Text passage below:

When multiple motifs are specified the name column (column 4), will indicate which motif the counts are tabulated for. For example, if --motif CGCG 2 --motif CG 0 are passed you may see lines such as:

oligo_741_adapters  39 40 m,CG,0   4	-	39	40	255,0,0	4 100.00 4 0 0 0 0 0 0
oligo_741_adapters  39 40 m,CGCG,2 4	-	39	40	255,0,0	4 100.00 4 0 0 0 0 0 0

The --combine-strands flag can be combined with --motif however all motifs must be reverse-complement palindromic (CG is a palindrome but CHH is not).

Partitioning reads based on SAM tag values

If have a modBAM with reads from different conditions are other SAM tag annotations (for example RG or HP) you can pass the --partition-tag option and modkit will output a separate bedMethyl with counts for only the reads with that tag value. For example, if you have haplotype-annotated reads with the HP tag, you could use a command like the following:

modkit pileup path/to/reads.bam output/directory/ --cpg --ref <reference.fasta> --partition-tag HP --prefix haplotyped

The output will be multiple files in placed in output/directory/haplotyped_<1|2|etc>.bed, multiple --partition-tag options can be passed and the output files will correspond to the observed combinations of tags found in the modBAM. For example if --partition-tag RG and --partition-tag HP are passed:

outdir/
  <prefix>_<RG_value_1>_<HP_value_1>.bed
  <prefix>_<RG_value_2>_<HP_value_1>.bed
  <prefix>_<RG_value_1>_<HP_value_2>.bed
  <prefix>_<RG_value_2>_<HP_value_2>.bed
  # ... etc

Note that only tag values that can be easily turned into strings will be considered valid (e.g. numbers, characters, strings, etc.), array values will not be used, and will result in missing being used. Reads missing all of the SAM tags will be put in ungrouped.bed.

End of Text passage.

• [Problem 1]:
Decide whether each statement below agrees with the text on modkit pileup options. Answer yes or no for each, and quote the deciding words of the text.
(a) The --combine-strands flag can be used together with --motif only when every motif is reverse-complement palindromic.
(b) Array tag values are used when forming the partitioned output files.
(c) Reads that lack all of the SAM tags are left out of the output.
• [Problem 2]: Return, word for word, the part of the modkit text starting with "The output will" and going on through "put in ungrouped.bed.".

Extracted information below:

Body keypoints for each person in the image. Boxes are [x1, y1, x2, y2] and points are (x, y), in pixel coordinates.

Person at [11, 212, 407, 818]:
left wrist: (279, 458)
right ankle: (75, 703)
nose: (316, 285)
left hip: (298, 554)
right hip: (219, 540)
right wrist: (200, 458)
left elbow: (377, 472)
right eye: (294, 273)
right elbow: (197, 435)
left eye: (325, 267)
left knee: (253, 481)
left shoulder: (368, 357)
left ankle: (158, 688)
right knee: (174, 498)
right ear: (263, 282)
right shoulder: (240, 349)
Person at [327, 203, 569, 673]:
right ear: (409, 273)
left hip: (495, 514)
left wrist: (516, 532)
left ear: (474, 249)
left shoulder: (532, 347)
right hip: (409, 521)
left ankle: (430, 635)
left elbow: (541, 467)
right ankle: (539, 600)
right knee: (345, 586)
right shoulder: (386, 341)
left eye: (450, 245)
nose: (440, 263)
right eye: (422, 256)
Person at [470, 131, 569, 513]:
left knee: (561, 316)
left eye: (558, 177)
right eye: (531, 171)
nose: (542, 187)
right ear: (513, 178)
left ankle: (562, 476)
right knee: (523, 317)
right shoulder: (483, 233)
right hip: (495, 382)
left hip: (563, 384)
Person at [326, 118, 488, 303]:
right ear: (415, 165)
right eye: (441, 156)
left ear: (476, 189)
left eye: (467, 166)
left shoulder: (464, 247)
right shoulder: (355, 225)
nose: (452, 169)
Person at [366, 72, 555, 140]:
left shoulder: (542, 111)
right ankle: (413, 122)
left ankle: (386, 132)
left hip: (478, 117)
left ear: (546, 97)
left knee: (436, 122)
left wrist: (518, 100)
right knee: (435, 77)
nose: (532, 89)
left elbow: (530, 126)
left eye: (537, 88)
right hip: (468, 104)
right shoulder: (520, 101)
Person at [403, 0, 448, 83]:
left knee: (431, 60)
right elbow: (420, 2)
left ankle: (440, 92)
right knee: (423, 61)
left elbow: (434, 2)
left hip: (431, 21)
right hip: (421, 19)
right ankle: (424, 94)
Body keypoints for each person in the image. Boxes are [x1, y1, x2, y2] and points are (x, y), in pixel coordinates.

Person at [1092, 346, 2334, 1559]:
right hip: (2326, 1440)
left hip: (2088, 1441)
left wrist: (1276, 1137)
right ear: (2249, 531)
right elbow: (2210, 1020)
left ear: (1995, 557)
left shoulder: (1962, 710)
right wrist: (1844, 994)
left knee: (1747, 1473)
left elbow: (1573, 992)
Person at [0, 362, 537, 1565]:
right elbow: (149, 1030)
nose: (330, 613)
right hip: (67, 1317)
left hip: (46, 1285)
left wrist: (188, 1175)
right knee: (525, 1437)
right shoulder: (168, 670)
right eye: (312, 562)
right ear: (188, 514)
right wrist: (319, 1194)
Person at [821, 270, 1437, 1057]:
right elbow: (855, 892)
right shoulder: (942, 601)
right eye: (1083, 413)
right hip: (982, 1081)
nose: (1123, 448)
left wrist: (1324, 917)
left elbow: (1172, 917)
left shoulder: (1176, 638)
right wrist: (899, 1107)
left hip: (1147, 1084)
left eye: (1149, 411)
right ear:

End of Extracted information.

• [Response box 1]:
(a) Yes: "The --combine-strands flag can be combined with --motif however all motifs must be reverse-complement palindromic"
(b) No: "array values will not be used"
(c) No: "Reads missing all of the SAM tags will be put in ungrouped.bed."

• [Response box 2]:
The output will be multiple files in placed in output/directory/haplotyped_<1|2|etc>.bed, multiple --partition-tag options can be passed and the output files will correspond to the observed combinations of tags found in the modBAM. For example if --partition-tag RG and --partition-tag HP are passed:

outdir/
  <prefix>_<RG_value_1>_<HP_value_1>.bed
  <prefix>_<RG_value_2>_<HP_value_1>.bed
  <prefix>_<RG_value_1>_<HP_value_2>.bed
  <prefix>_<RG_value_2>_<HP_value_2>.bed
  # ... etc

Note that only tag values that can be easily turned into strings will be considered valid (e.g. numbers, characters, strings, etc.), array values will not be used, and will result in missing being used. Reads missing all of the SAM tags will be put in ungrouped.bed.